When it came time for our ancestors to establish a government, there was a false start but the Framers eventually drafted the constitution that would become the cornerstone of our nation. At the end of the Constitutional Convention of 1787, a woman asked Benjamin Franklin if that nation was to be a republic or monarchy.

“A republic, if you can keep it,” Franklin replied.

Thankfully, past Americans have been able to live up to that implied challenge and kept the republic despite countless difficulties.

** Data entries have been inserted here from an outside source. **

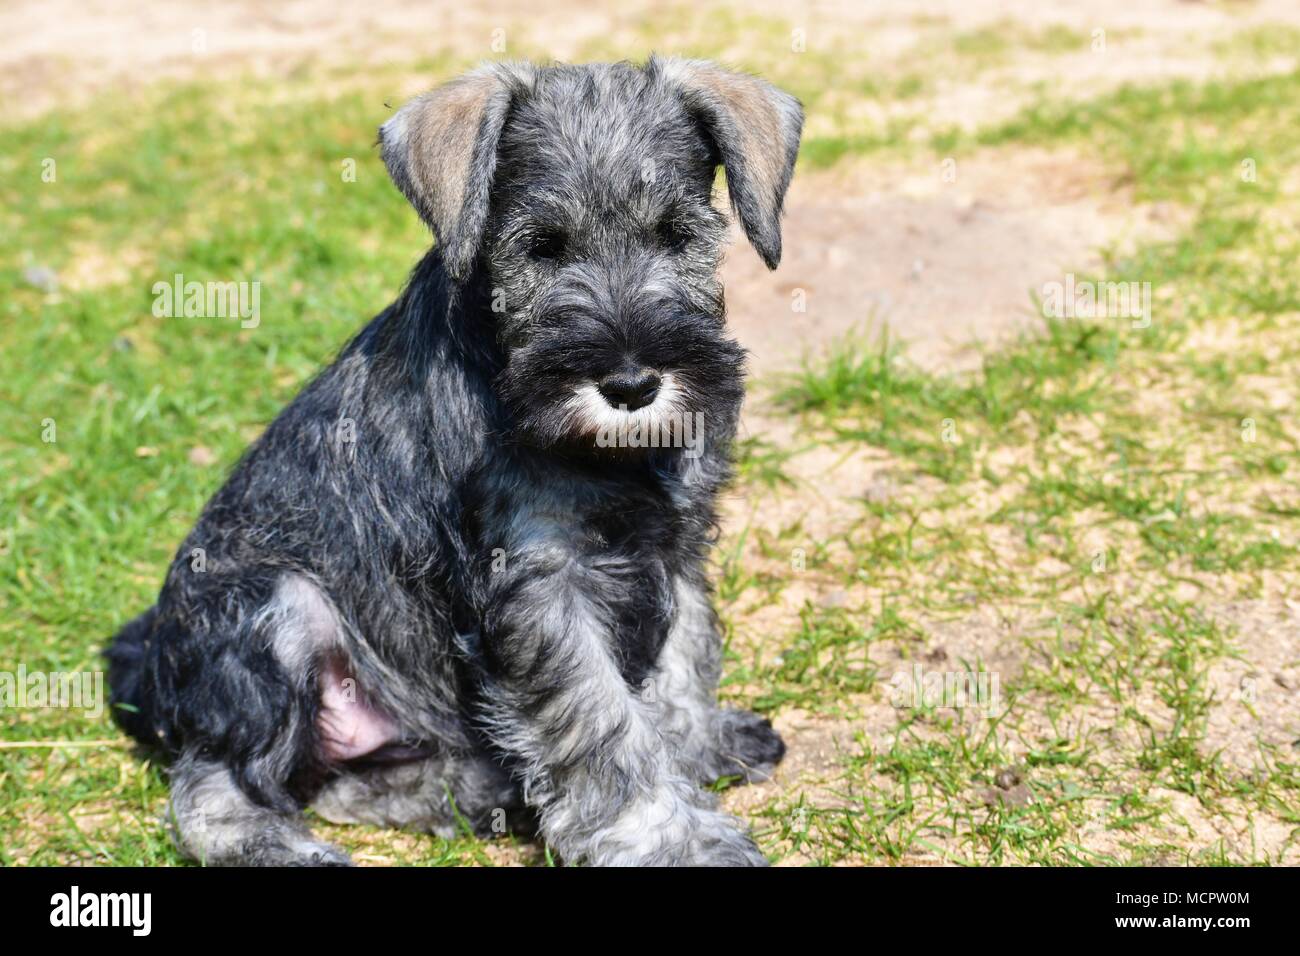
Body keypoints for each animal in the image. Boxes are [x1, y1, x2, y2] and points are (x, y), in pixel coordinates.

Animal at [109, 54, 800, 868]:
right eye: (541, 247)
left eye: (677, 235)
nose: (631, 384)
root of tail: (148, 664)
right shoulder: (541, 582)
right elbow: (604, 721)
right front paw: (671, 840)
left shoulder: (677, 546)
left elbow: (685, 662)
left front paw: (698, 745)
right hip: (281, 607)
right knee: (217, 787)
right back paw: (279, 845)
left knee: (344, 782)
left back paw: (484, 791)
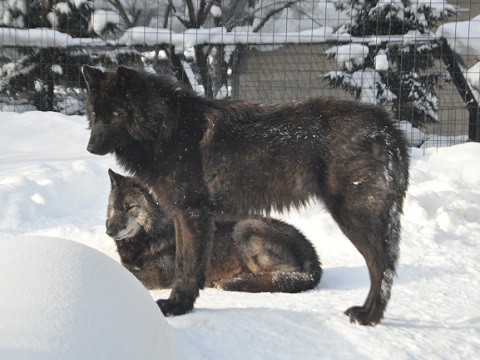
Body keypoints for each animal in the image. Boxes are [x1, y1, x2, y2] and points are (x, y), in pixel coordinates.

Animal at [107, 169, 320, 292]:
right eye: (113, 207)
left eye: (129, 207)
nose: (109, 231)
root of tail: (311, 249)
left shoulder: (163, 275)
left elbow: (132, 275)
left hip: (244, 228)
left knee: (283, 277)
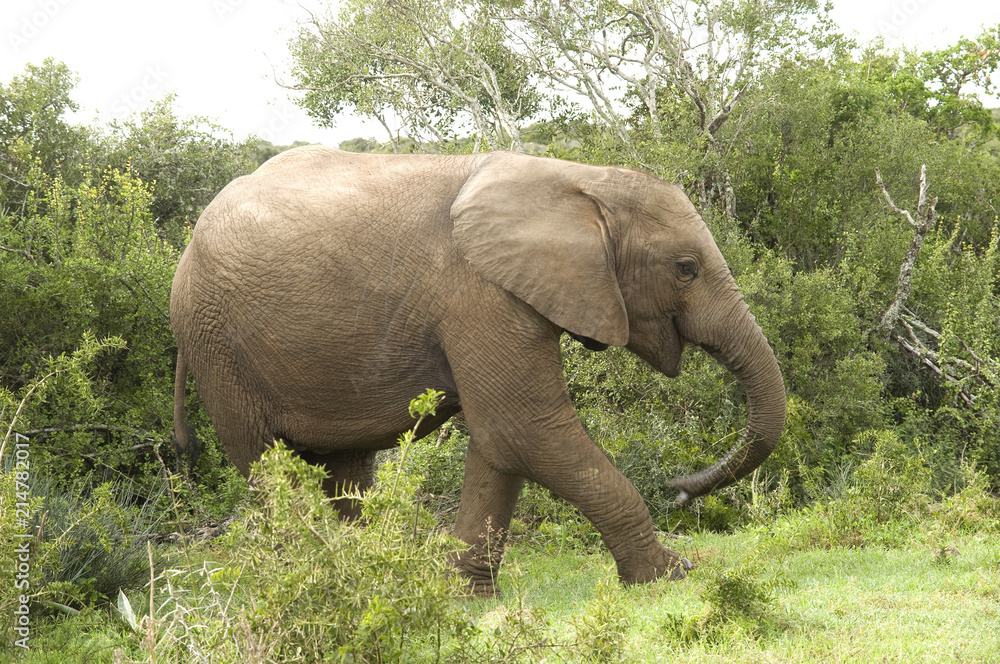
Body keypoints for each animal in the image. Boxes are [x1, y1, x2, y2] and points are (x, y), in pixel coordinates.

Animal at [170, 148, 780, 592]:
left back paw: (365, 574)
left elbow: (501, 446)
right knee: (266, 464)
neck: (574, 179)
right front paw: (670, 575)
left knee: (346, 471)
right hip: (215, 342)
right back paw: (321, 577)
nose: (678, 489)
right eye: (686, 269)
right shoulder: (481, 295)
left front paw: (466, 595)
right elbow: (526, 430)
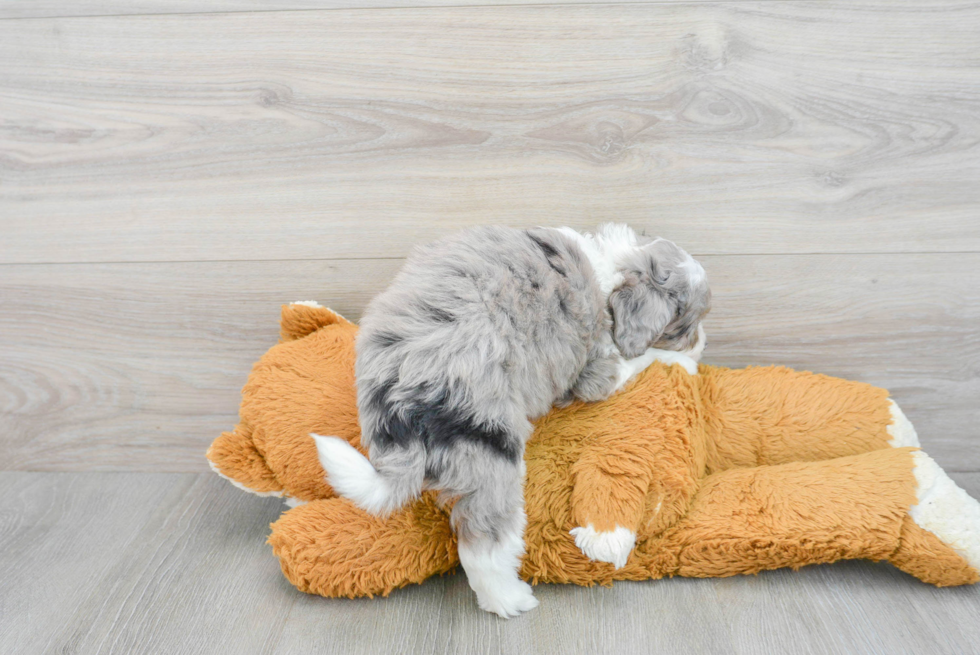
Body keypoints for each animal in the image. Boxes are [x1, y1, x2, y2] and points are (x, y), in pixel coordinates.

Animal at [314, 223, 712, 616]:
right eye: (684, 327)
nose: (703, 344)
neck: (613, 263)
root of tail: (398, 403)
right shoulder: (595, 371)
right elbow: (644, 358)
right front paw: (685, 361)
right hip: (490, 443)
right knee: (483, 542)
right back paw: (510, 600)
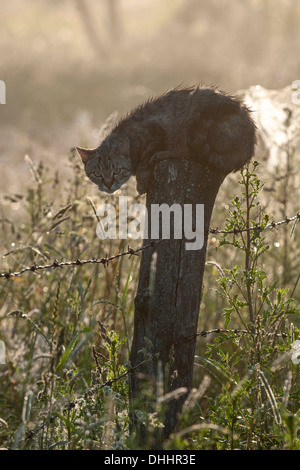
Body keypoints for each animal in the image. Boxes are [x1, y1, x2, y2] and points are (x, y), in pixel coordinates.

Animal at [76, 85, 256, 194]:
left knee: (192, 154)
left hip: (197, 127)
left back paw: (162, 154)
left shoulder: (156, 130)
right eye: (97, 173)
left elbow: (144, 163)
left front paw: (141, 183)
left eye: (117, 170)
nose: (108, 184)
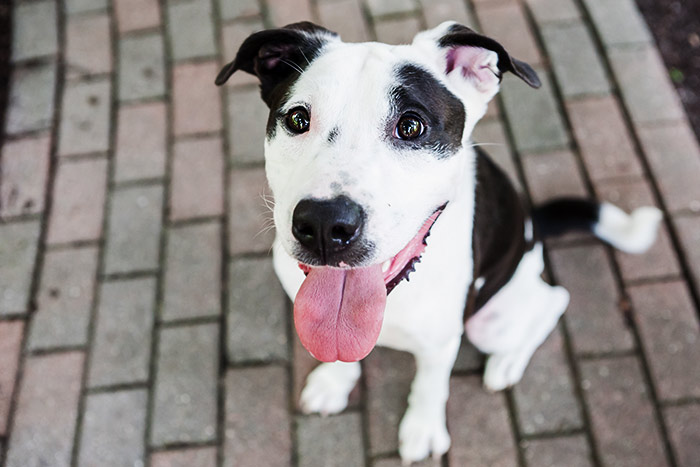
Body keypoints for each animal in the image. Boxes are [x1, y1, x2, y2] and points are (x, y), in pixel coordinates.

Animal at [216, 21, 662, 463]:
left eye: (411, 126)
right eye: (297, 119)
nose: (325, 225)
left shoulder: (441, 342)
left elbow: (431, 385)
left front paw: (423, 429)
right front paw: (334, 381)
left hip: (493, 320)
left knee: (555, 300)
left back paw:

Still, that challenge and obligation has not gone away. We need to exercise our freedoms if we are to keep them. That includes exercising our First Amendment rights to free speech and exercise of religion. A free press is vital to an informed citizenry and a monitor on government power.

It’s also important to exercise the right to vote to ensure that our republic remains a “government of the people, by the people, for the people.”

We salute those that have worked tirelessly for freedom, including the six people honored at Saturday’s Freedom Awards Gala in Provo.

Some of the award recipients fought for their personal freedom, including Jake and Vivian Kim, who fled the brutal North Korean regime; and Joshua and Thamara Holt, who were imprisoned by an increasingly despotic government in Venezuela.

Two men — Ret. Lt. Col. H. Grant Keeler and Bun Yom — put their lives on the line so that others could be free. Keeler, who just turned 100, served in World War II and the Vietnam War. Yom faced genocide and imprisonment in Cambodia before being freed and joining his liberators to help rescue thousands of others.

For more than two centuries, we’ve kept the republic set forth by the Framers. It’s vitally important that we work to keep the republic and the ideals it embodies for another 200 years.